Dancing Minds and Shouting Smiles: Teaching Personification Through Poetry (3-5)
In this lesson, students reflect on the use of personification in three classic poems, comparing and contrasting how each poet uses it. Students then complete a prewriting exercise before writing their own poems using personification.

Dr. Seuss’s Sound Words: Playing with Phonics and Spelling (K-2)
Boom! Br-r-ring! Cluck! Moo!—you are bound to find exciting sounds everywhere. Whether you visit online sites that play sounds or take a sound hike, ask your students to notice the sounds they hear then write their own poems, using sound words, based on Dr. Seuss's Mr. Brown Can MOO! Can You?

Dynamite Diamante Poetry (3-5)
This lesson combines grammar and spelling instruction with creative writing. Students review nouns, adjectives, and verbs and are introduced to gerunds. They then write and revise diamante poems using these types of words.

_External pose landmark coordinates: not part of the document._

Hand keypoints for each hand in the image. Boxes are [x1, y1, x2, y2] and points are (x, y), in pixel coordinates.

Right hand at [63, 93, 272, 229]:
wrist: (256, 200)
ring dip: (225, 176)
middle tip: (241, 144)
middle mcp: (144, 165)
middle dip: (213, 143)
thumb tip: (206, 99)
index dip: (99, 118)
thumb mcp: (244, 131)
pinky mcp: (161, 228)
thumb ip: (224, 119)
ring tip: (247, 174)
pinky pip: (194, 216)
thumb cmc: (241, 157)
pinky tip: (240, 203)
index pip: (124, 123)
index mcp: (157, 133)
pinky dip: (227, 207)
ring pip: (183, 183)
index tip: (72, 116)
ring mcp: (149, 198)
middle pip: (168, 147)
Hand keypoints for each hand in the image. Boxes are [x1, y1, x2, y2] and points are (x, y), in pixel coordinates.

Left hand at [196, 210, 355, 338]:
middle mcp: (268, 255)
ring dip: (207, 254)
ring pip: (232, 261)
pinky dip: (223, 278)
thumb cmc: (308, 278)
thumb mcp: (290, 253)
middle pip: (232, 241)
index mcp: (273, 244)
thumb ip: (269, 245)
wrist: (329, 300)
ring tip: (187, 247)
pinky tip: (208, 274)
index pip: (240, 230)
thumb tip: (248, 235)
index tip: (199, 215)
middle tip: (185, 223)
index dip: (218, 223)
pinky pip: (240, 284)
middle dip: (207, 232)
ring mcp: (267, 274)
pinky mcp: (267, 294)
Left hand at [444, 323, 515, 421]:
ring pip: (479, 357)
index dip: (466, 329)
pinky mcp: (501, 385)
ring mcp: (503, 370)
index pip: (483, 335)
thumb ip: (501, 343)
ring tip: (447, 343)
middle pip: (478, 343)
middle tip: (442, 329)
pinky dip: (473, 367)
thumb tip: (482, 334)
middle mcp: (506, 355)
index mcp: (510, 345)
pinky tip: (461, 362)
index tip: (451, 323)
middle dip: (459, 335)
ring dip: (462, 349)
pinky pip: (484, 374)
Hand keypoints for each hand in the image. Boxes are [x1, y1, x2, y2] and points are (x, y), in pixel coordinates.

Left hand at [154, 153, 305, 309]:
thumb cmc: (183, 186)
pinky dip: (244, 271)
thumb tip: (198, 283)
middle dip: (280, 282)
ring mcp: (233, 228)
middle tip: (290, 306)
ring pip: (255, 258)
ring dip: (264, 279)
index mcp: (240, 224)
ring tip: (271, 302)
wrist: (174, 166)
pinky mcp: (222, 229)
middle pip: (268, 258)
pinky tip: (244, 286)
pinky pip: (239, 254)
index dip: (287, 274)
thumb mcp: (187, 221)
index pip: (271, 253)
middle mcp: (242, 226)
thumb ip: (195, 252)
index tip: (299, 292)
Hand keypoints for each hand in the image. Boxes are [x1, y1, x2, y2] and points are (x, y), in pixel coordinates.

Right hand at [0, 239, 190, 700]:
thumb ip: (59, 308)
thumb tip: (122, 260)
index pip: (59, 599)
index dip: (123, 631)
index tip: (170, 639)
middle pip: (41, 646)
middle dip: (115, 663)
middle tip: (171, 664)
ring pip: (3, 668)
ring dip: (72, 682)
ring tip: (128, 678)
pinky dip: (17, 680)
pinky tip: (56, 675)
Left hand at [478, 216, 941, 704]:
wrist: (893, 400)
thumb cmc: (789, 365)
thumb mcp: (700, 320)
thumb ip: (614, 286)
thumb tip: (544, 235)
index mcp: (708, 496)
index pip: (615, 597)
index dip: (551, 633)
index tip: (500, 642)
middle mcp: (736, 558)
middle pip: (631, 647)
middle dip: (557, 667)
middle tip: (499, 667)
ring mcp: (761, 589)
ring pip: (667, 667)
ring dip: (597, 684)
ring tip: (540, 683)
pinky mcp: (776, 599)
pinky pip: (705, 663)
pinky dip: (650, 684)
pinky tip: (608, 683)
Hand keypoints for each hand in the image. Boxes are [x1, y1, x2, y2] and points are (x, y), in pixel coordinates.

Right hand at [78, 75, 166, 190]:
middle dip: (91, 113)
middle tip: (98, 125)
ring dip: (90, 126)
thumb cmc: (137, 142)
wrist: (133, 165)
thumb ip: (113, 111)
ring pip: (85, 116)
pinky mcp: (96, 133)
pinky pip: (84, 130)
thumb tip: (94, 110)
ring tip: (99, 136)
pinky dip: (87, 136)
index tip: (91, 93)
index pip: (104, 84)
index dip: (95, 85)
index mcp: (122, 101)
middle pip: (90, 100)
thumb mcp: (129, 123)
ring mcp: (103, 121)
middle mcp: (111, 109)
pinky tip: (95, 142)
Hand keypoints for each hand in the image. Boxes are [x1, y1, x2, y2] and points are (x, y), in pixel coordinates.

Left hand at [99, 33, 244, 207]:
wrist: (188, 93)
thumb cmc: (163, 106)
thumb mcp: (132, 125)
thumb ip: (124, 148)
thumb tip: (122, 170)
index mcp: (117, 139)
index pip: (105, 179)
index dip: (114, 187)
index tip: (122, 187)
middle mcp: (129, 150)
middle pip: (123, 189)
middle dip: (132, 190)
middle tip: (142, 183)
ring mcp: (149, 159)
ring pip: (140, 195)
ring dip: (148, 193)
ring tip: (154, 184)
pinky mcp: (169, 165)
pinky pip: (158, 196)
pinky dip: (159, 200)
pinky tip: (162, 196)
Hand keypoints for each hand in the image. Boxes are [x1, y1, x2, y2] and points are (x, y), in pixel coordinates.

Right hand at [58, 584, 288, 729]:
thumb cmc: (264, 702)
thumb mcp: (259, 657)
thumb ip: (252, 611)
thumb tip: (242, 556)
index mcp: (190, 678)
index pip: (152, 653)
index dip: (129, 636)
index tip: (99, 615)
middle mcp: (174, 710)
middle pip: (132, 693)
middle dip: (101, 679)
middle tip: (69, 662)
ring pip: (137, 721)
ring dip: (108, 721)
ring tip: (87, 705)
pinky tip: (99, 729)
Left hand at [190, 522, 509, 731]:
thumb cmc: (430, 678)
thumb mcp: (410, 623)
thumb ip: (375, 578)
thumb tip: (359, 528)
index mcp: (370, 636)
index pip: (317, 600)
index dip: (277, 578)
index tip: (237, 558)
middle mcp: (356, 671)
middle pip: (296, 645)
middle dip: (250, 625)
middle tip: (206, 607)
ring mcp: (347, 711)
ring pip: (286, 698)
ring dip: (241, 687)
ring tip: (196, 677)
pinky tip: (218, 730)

Earth Verse: Using Science in Poetry (3-5)
Jon Scieszka and Lane Smith's picture book, Science Verse, serves as a model for students to use poetry to improve content area knowledge, vocabulary, and comprehension—in this case, for the science curriculum.


Let's Read It Again: Comprehension Strategies for English-Language Learners (K-2)
This adaptable lesson for Spanish-speaking second graders learning English uses a bilingual picture book and a variety of reading strategies to help students improve fluency and retain what they have learned.

More than One Way to Create Vivid Verbs (6-8)
One way to spice up your verbs is to learn new vocabulary. Or you can just use ordinary verbs in a new way! This lesson teaches students how to use old verbs in a new way, thus creating new and fresh descriptive phrases.

Peace Poems and Picasso Doves: Literature, Art, Technology, and Poetry (3-5)
Students and teachers employ think-aloud strategies as they read literature, compose poems, and create artwork related to the theme of peace. This unit is designed for collaborative teaching among classroom, art, and technology teachers, and school librarians. A single educator can also teach this unit.

Writing about Writing: An Extended Metaphor Assignment (9-12)
Using Richard Wilbur’s poem “The Writer” as an inspiration, students examine the literary element of metaphor then write their own extended metaphor, describing themselves as writers.

Zines for Kids: Multigenre Texts About Media Icons (3-5)
Using ReadWriteThink.org online tools, students write short pieces in a variety of genres about a favorite media icon. After working with each tool, students print out their work and assemble the documents into their own zines.